Part of that service includes selling books at community and school events, donating hundreds of books each year, and a new Malaprop’s pop-up bookshop in Hendersonville.
Opening February 23, the pop-up shop will be located at 125 S. Main St. within The Center for Art & Inspiration. Customers will be able to browse a curated selection of new books and will have access to the inventory at the Asheville store. Customers will be able to place orders that can be picked up in Hendersonville. Book clubs, author events, and literary festivals are all in the works for the new location, too.
Keep bookstores local
Horn has no plans to change the business. “I want people to have books, I want people to be happy when they come into the store, and I want to serve the community.
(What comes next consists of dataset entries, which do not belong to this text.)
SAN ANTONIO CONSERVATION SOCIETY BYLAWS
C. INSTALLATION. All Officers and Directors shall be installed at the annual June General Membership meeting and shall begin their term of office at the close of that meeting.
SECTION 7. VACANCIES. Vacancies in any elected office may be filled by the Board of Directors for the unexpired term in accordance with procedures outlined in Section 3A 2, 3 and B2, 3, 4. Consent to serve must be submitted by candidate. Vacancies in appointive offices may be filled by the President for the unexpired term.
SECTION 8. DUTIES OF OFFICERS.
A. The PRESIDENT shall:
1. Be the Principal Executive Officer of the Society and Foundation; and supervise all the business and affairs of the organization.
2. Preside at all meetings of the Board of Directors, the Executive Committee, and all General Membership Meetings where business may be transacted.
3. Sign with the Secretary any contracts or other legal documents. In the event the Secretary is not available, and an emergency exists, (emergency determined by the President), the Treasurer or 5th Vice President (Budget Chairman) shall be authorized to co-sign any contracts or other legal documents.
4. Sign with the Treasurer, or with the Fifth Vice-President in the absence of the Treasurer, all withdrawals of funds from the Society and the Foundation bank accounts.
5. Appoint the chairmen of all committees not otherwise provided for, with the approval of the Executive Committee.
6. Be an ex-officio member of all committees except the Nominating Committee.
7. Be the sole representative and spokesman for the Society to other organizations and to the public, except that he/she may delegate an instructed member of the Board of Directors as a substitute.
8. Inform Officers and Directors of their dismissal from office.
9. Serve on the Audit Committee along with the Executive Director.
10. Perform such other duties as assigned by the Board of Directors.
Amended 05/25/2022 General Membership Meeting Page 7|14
As long as those needs are met, then I can be proud.”
The transition comes at a time when locals have expressed concern over unwelcome changes to Asheville’s character. Mountain Xpress’ 2018 Best of WNC identified “Big Box/Chain Stores & Restaurants” as “the biggest threat to Asheville’s uniqueness.” Readers voted “Supporting Local Businesses” as the biggest opportunity for Asheville’s uniqueness.
Horn said she hopes the business can help keep Asheville creative. “Asheville is a special place that calls out to artists, writers, and creative people. I know Malaprop’s can be part of revitalizing that creativity, just as it helped downtown Asheville get off its feet 37 years go.”